Congressman Robert Goodlatte (R-VA-6) announced that the House Republican Conference approved late yesterday, and will vote on tomorrow rules eliminate the independent Office of Congressional Ethics. This was done without prior public notice or debate since this was a caucus vote regarding what will be in the House-wide rules vote today.The OCE was created in the wake of the Jack Abramoff scandal and the Tom DeLay scandal.

The OCE, while not having subpoena power, does have its own staff and investigators., and is overseen by an independent eight person board of people that are not employed by the federal government, and are not members of congress. At the conclusion of an investigation, the board votes on whether or not to refer the matter to the House Ethics Committee.
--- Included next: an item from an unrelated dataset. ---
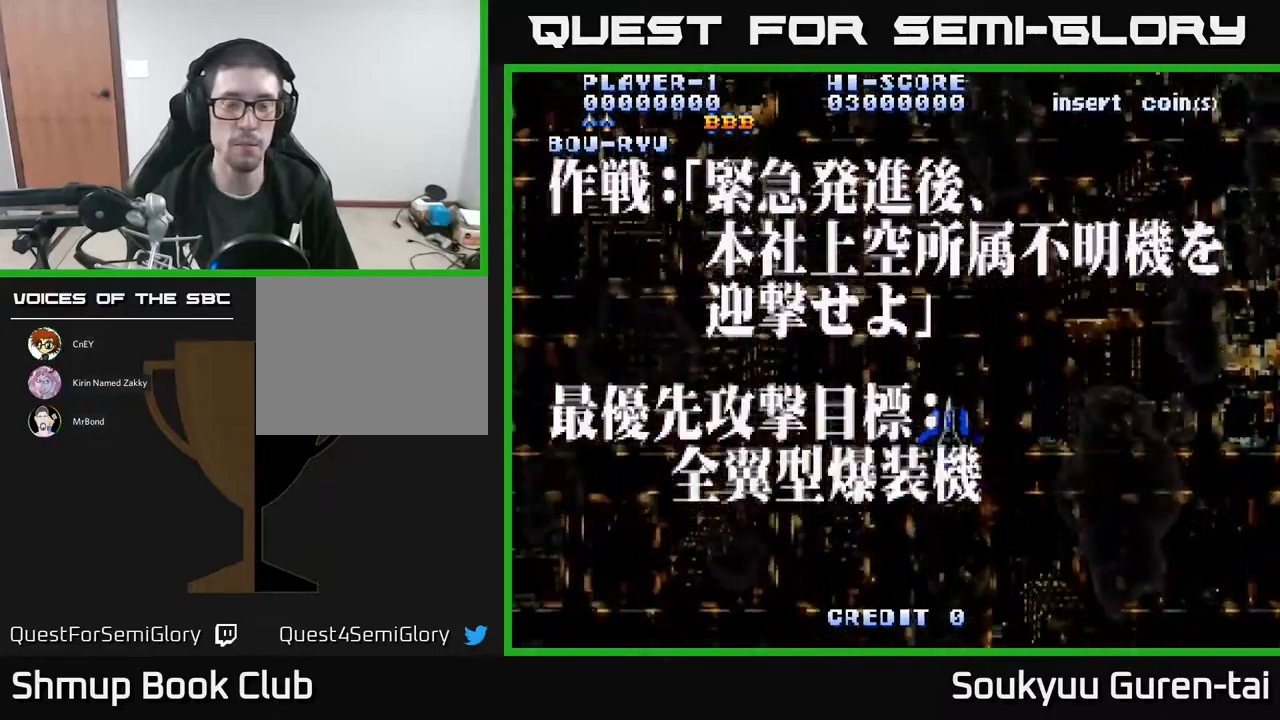
{"buttons": ["A"], "events": [[167, "Y", "down"], [217, "Y", "up"], [467, "A", "down"]]}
This office was behind the bribery convictions and jail sentences for congressmen Duke Cunningham, William J. Jefferson, and Bob Ney. It is controversial within Congress due to it being seen as aggressive.
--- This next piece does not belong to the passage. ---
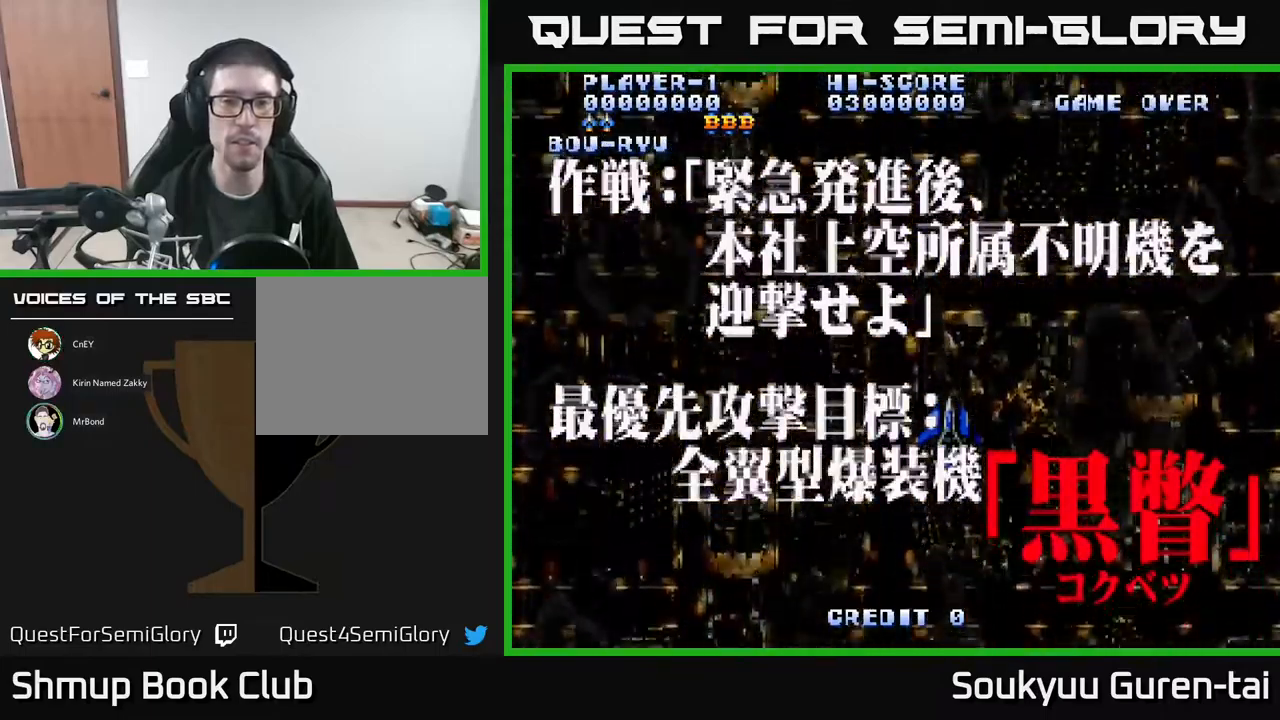
{"buttons": ["A", "DPAD_DOWN"], "events": [[150, "A", "down"], [450, "DPAD_DOWN", "down"]]}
Under what is being called the Goodlatte plan, the OCE would be be replaced with a new Office of Congressional Complaint Review, which would report to the House Ethics Committee. Since the OCCR would report directly to the House Ethics Committee, the committee would be able suppress investigations. Under the proposed rules, the OCCR would be forbidden from making any public statement.

The lack of independence and the inability of the OCCR are the main the problems with the proposal. The House Ethics Committee simply does nothing with investigations, and when the congressperson eventually retires, all matters are sealed as the investigation is moot. Under current rules, the OCE is required to publically release investigation reports if the Ethics Committee fails to act within a certain time frame. This behavior creates a kind of check of the House Ethics Committee typical slow walking and stonewalling.

In the few hours that after news of this change broke, there’s been bipartisan complaints about this move, with mocking references to Trump’s campaign pledge to “drain the swamp” of corruption.